O Conselho Regional de Psicologia de São Paulo manifesta sua preocupação com relação aos acontecimentos ocorridos na Febem/SP e reafirma sua posição clara e intransigente de defesa dos direitos da criança e do adolescente, tendo sempre como referência o ECA e os princípios dos Direitos Humanos.
Criada em um período de desrespeito aos mais básicos direitos humanos, a Febem/SP, que se propõe ao atendimento de crianças e adolescentes em seu processo de socialização nunca se caracterizou como uma instituição de cunho sócio-educativo, que pudesse oferecer cuidados e educação.
Várias tentativas nessa direção já foram ensejadas e, nestes últimos meses, vemos diversas ações de iniciativa do governo, que, buscando uma correção, não têm possibilitado a transformação institucional necessária. Neste momento presenciamos fugas em massa dos jovens e a instauração de um clima de insegurança e violência que atinge tanto os adultos quanto os adolescentes, colocando em risco sua saúde física e mental.

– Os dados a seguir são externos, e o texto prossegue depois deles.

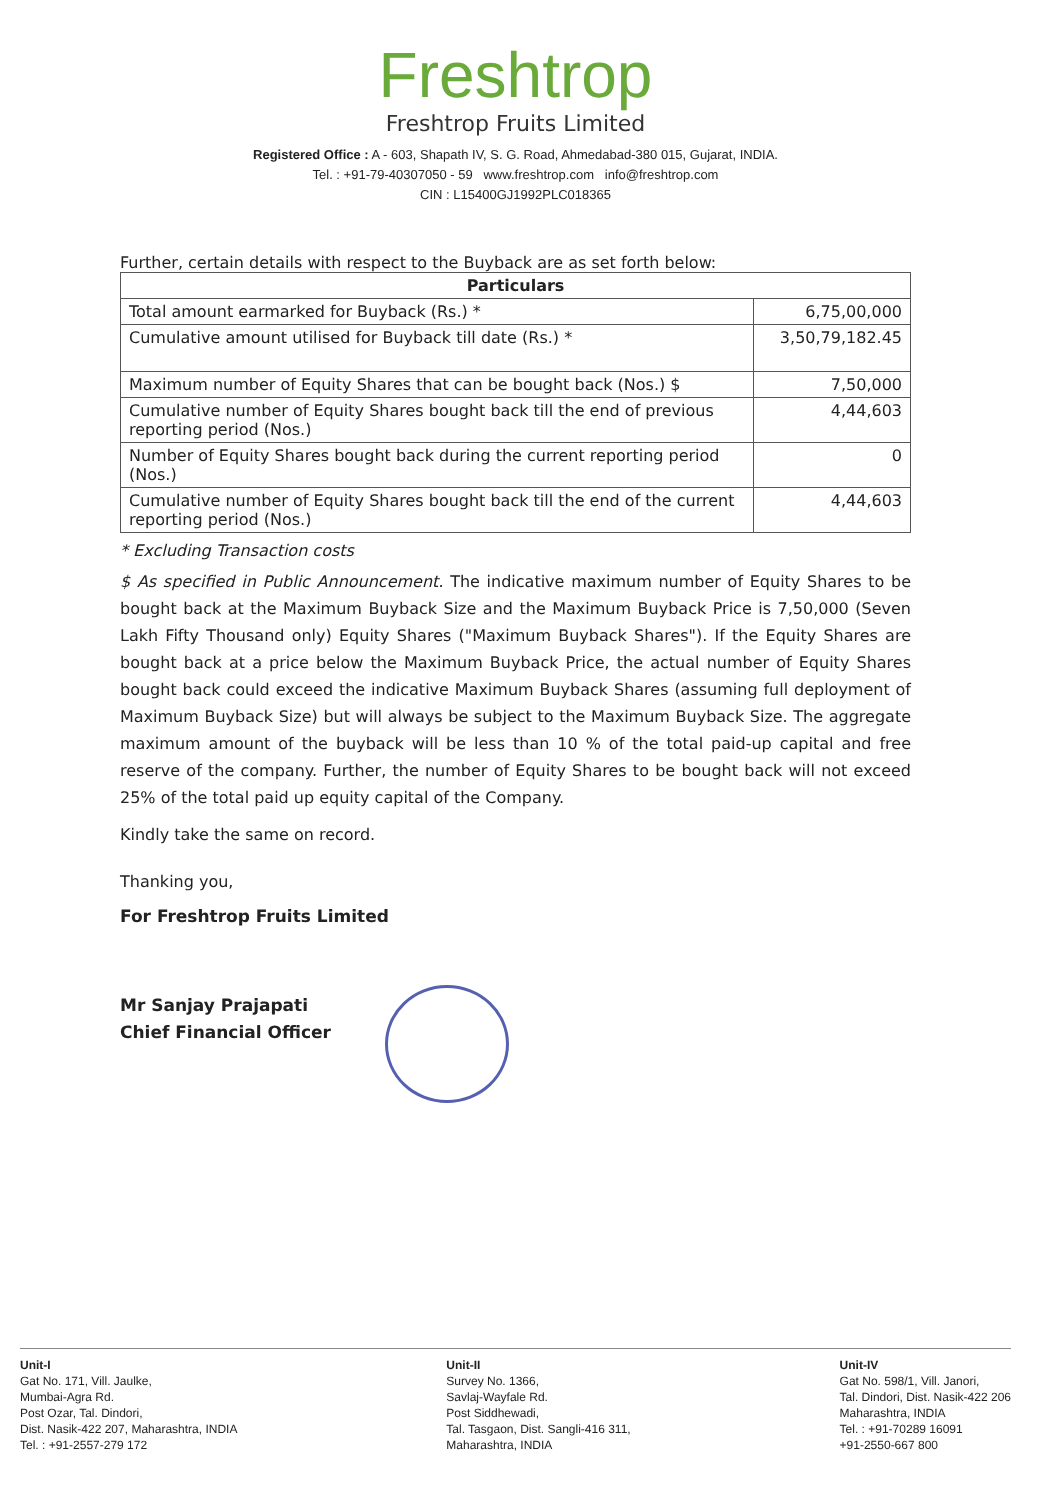Freshtrop
Freshtrop Fruits Limited
Registered Office : A - 603, Shapath IV, S. G. Road, Ahmedabad-380 015, Gujarat, INDIA.
Tel. : +91-79-40307050 - 59 www.freshtrop.com info@freshtrop.com
CIN : L15400GJ1992PLC018365
Further, certain details with respect to the Buyback are as set forth below:
| Particulars | |
| --- | --- |
| Total amount earmarked for Buyback (Rs.) * | 6,75,00,000 |
| Cumulative amount utilised for Buyback till date (Rs.) * | 3,50,79,182.45 |
| Maximum number of Equity Shares that can be bought back (Nos.) $ | 7,50,000 |
| Cumulative number of Equity Shares bought back till the end of previous reporting period (Nos.) | 4,44,603 |
| Number of Equity Shares bought back during the current reporting period (Nos.) | 0 |
| Cumulative number of Equity Shares bought back till the end of the current reporting period (Nos.) | 4,44,603 |
* Excluding Transaction costs
$ As specified in Public Announcement. The indicative maximum number of Equity Shares to be bought back at the Maximum Buyback Size and the Maximum Buyback Price is 7,50,000 (Seven Lakh Fifty Thousand only) Equity Shares ("Maximum Buyback Shares"). If the Equity Shares are bought back at a price below the Maximum Buyback Price, the actual number of Equity Shares bought back could exceed the indicative Maximum Buyback Shares (assuming full deployment of Maximum Buyback Size) but will always be subject to the Maximum Buyback Size. The aggregate maximum amount of the buyback will be less than 10 % of the total paid-up capital and free reserve of the company. Further, the number of Equity Shares to be bought back will not exceed 25% of the total paid up equity capital of the Company.
Kindly take the same on record.
Thanking you,
For Freshtrop Fruits Limited
Mr Sanjay Prajapati
Chief Financial Officer
Unit-I
Gat No. 171, Vill. Jaulke,
Mumbai-Agra Rd.
Post Ozar, Tal. Dindori,
Dist. Nasik-422 207, Maharashtra, INDIA
Tel. : +91-2557-279 172
Unit-II
Survey No. 1366,
Savlaj-Wayfale Rd.
Post Siddhewadi,
Tal. Tasgaon, Dist. Sangli-416 311,
Maharashtra, INDIA
Unit-IV
Gat No. 598/1, Vill. Janori,
Tal. Dindori, Dist. Nasik-422 206
Maharashtra, INDIA
Tel. : +91-70289 16091
+91-2550-667 800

Os últimos acontecimentos envolvendo as duas funcionárias, sendo uma delas psicóloga, são novos fatos a serem condenados. Não devem, entretanto, serem tomados fora do contexto que os originou, em que a prática de tortura contra os internos e a falta de condições de sobrevivência digna são uma constante. Se o ataque às funcionárias é uma brutalidade a ser punida, também o é a situação dos adolescentes encarcerados e vilipendiados por práticas institucionais condenáveis.
O CRP/SP tem se posicionado em prol dos direitos das crianças e adolescentes, colocando-se contra a redução da idade penal, em defesa do ECA, na luta por políticas públicas de atenção à infância e à adolescência, bem como por políticas de atendimento efetivo aos adolescentes em conflito com a lei, que devem ser considerados como pessoas em processo de desenvolvimento.

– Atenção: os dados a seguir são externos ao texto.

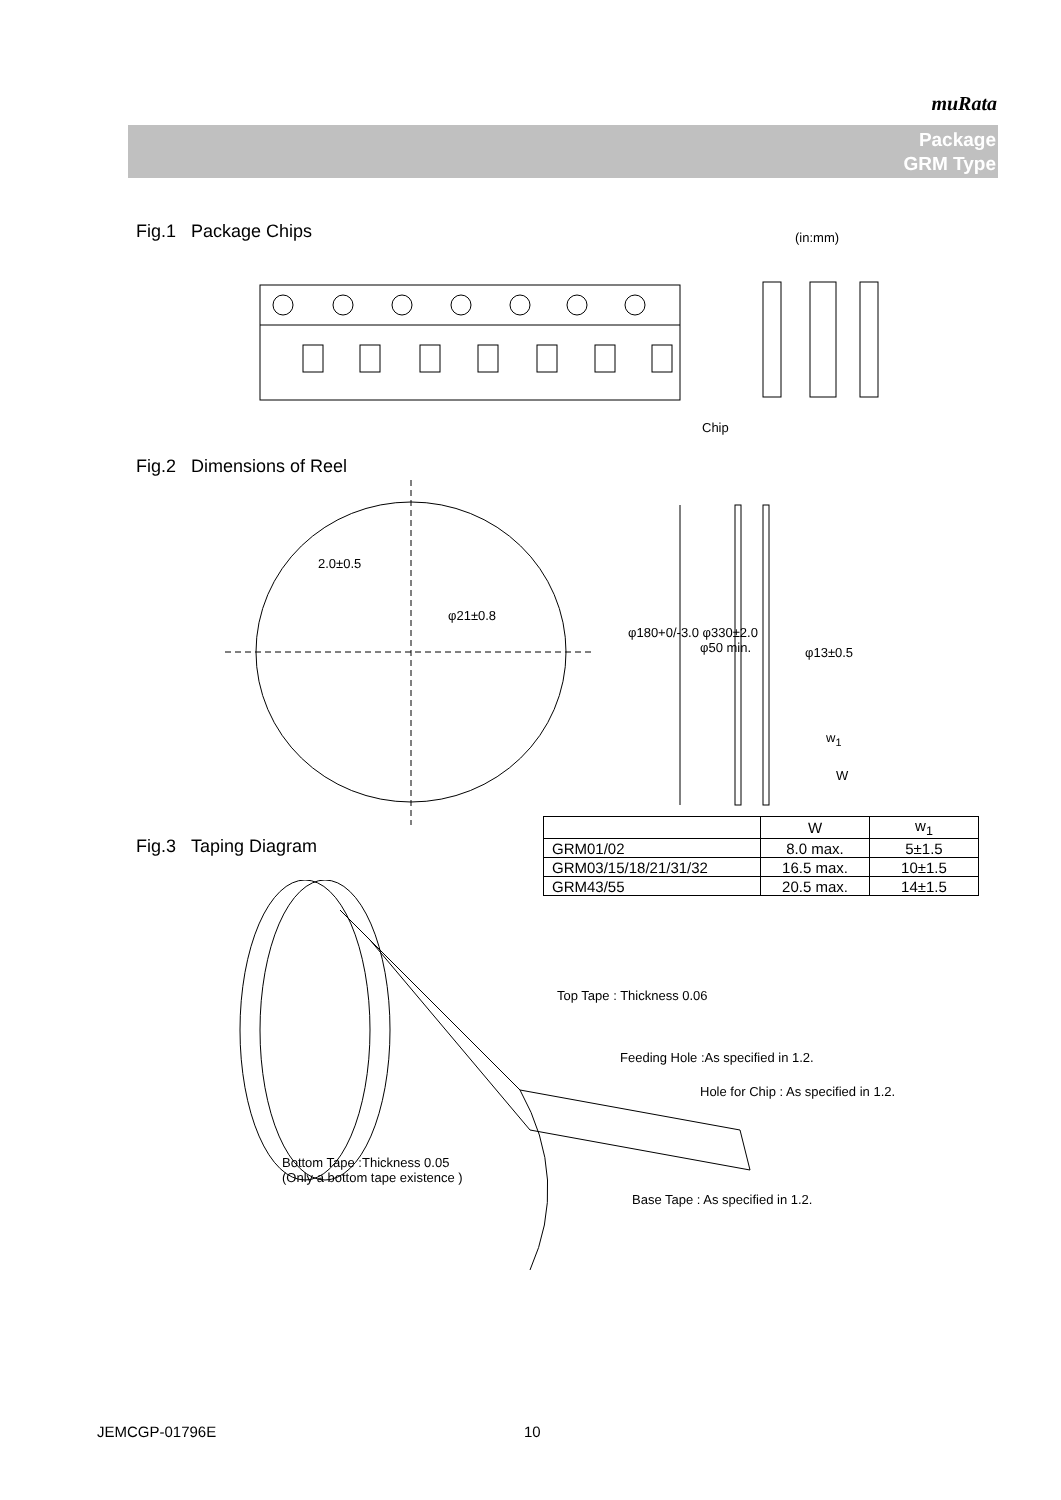muRata
Package
GRM Type
Fig.1 Package Chips (in:mm)
Chip
Fig.2 Dimensions of Reel
2.0±0.5
φ21±0.8
φ180+0/-3.0 φ330±2.0
φ50 min. φ13±0.5
w<sub>1</sub>
W
| | W | w<sub>1</sub> |
| --- | --- | --- |
| GRM01/02 | 8.0 max. | 5±1.5 |
| GRM03/15/18/21/31/32 | 16.5 max. | 10±1.5 |
| GRM43/55 | 20.5 max. | 14±1.5 |
Fig.3 Taping Diagram
Top Tape : Thickness 0.06
Feeding Hole :As specified in 1.2.
Hole for Chip : As specified in 1.2.
Bottom Tape :Thickness 0.05
(Only a bottom tape existence )
Base Tape : As specified in 1.2.
JEMCGP-01796E 10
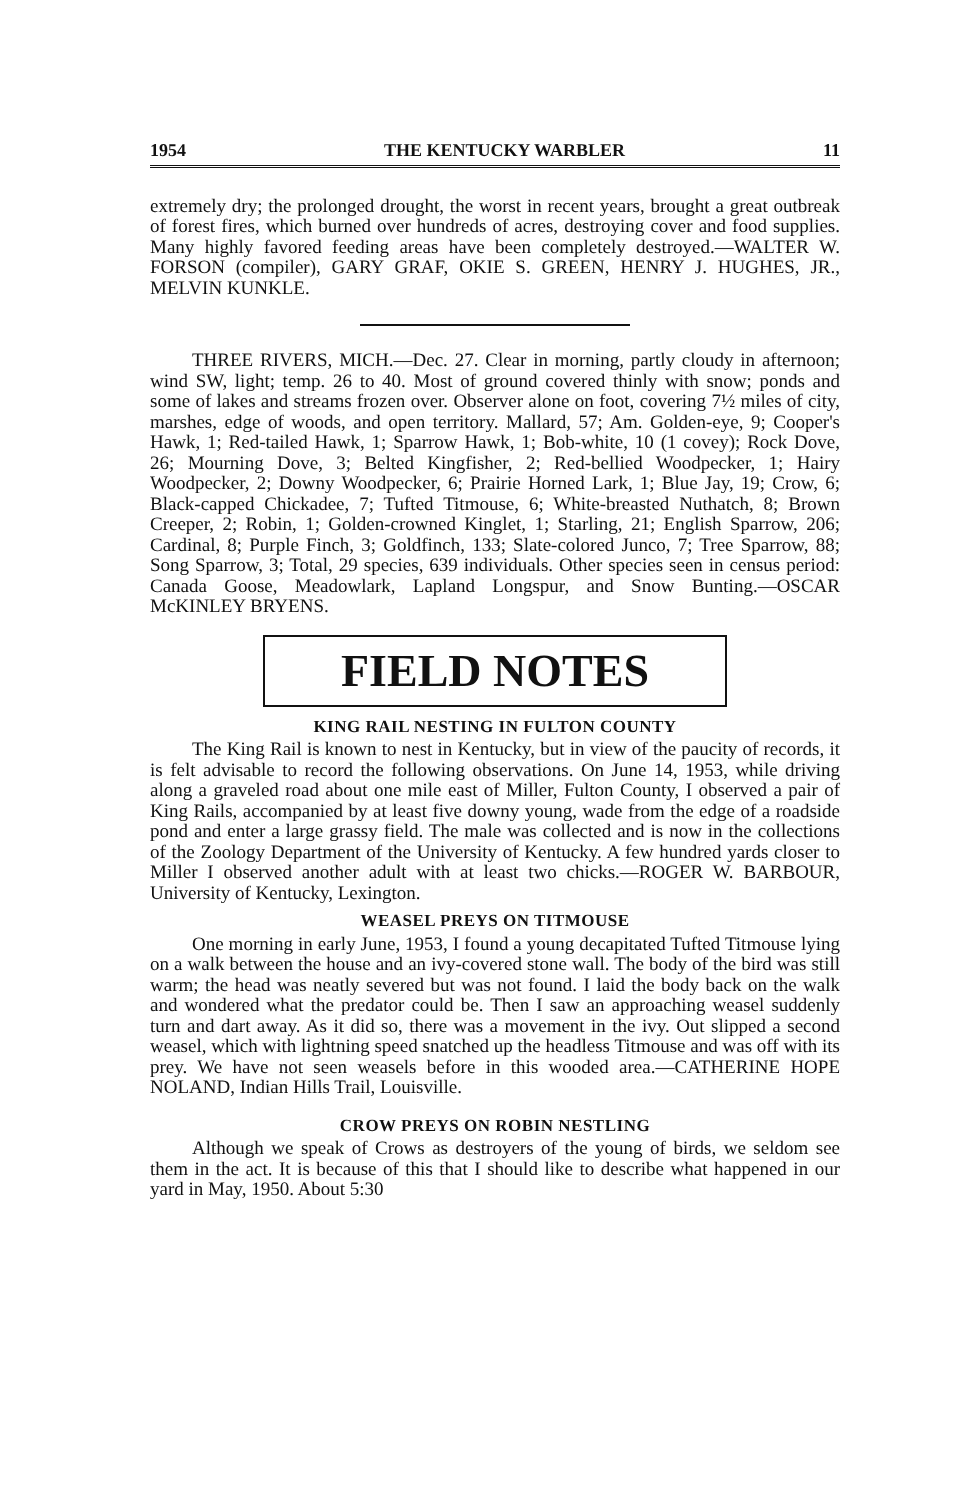1954 THE KENTUCKY WARBLER 11
extremely dry; the prolonged drought, the worst in recent years, brought a great outbreak of forest fires, which burned over hundreds of acres, destroying cover and food supplies. Many highly favored feeding areas have been completely destroyed.—WALTER W. FORSON (compiler), GARY GRAF, OKIE S. GREEN, HENRY J. HUGHES, JR., MELVIN KUNKLE.
THREE RIVERS, MICH.—Dec. 27. Clear in morning, partly cloudy in afternoon; wind SW, light; temp. 26 to 40. Most of ground covered thinly with snow; ponds and some of lakes and streams frozen over. Observer alone on foot, covering 7½ miles of city, marshes, edge of woods, and open territory. Mallard, 57; Am. Golden-eye, 9; Cooper's Hawk, 1; Red-tailed Hawk, 1; Sparrow Hawk, 1; Bob-white, 10 (1 covey); Rock Dove, 26; Mourning Dove, 3; Belted Kingfisher, 2; Red-bellied Woodpecker, 1; Hairy Woodpecker, 2; Downy Woodpecker, 6; Prairie Horned Lark, 1; Blue Jay, 19; Crow, 6; Black-capped Chickadee, 7; Tufted Titmouse, 6; White-breasted Nuthatch, 8; Brown Creeper, 2; Robin, 1; Golden-crowned Kinglet, 1; Starling, 21; English Sparrow, 206; Cardinal, 8; Purple Finch, 3; Goldfinch, 133; Slate-colored Junco, 7; Tree Sparrow, 88; Song Sparrow, 3; Total, 29 species, 639 individuals. Other species seen in census period: Canada Goose, Meadowlark, Lapland Longspur, and Snow Bunting.—OSCAR McKINLEY BRYENS.
FIELD NOTES
KING RAIL NESTING IN FULTON COUNTY
The King Rail is known to nest in Kentucky, but in view of the paucity of records, it is felt advisable to record the following observations. On June 14, 1953, while driving along a graveled road about one mile east of Miller, Fulton County, I observed a pair of King Rails, accompanied by at least five downy young, wade from the edge of a roadside pond and enter a large grassy field. The male was collected and is now in the collections of the Zoology Department of the University of Kentucky. A few hundred yards closer to Miller I observed another adult with at least two chicks.—ROGER W. BARBOUR, University of Kentucky, Lexington.
WEASEL PREYS ON TITMOUSE
One morning in early June, 1953, I found a young decapitated Tufted Titmouse lying on a walk between the house and an ivy-covered stone wall. The body of the bird was still warm; the head was neatly severed but was not found. I laid the body back on the walk and wondered what the predator could be. Then I saw an approaching weasel suddenly turn and dart away. As it did so, there was a movement in the ivy. Out slipped a second weasel, which with lightning speed snatched up the headless Titmouse and was off with its prey. We have not seen weasels before in this wooded area.—CATHERINE HOPE NOLAND, Indian Hills Trail, Louisville.
CROW PREYS ON ROBIN NESTLING
Although we speak of Crows as destroyers of the young of birds, we seldom see them in the act. It is because of this that I should like to describe what happened in our yard in May, 1950. About 5:30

Há hoje na Febem/SP uma situação de crise institucional clara e evidente, que requer esforços de diferentes setores para a criação de medidas imediatas para o enfrentamento da crise.
Mas, impõe-se também um reordenamento institucional, compreendido como a criação de uma nova instituição, na qual um projeto sócio-educativo possa oferecer condições reais para que os adolescentes tornem-se cidadãos.
A tarefa é urgente e demanda do governo do estado ações imediatas. Mas, que não se perca de vista a direção para a qual elas devem apontar: o resguardo e defesa dos direitos dos adolescentes e dos Direitos Humanos para todos.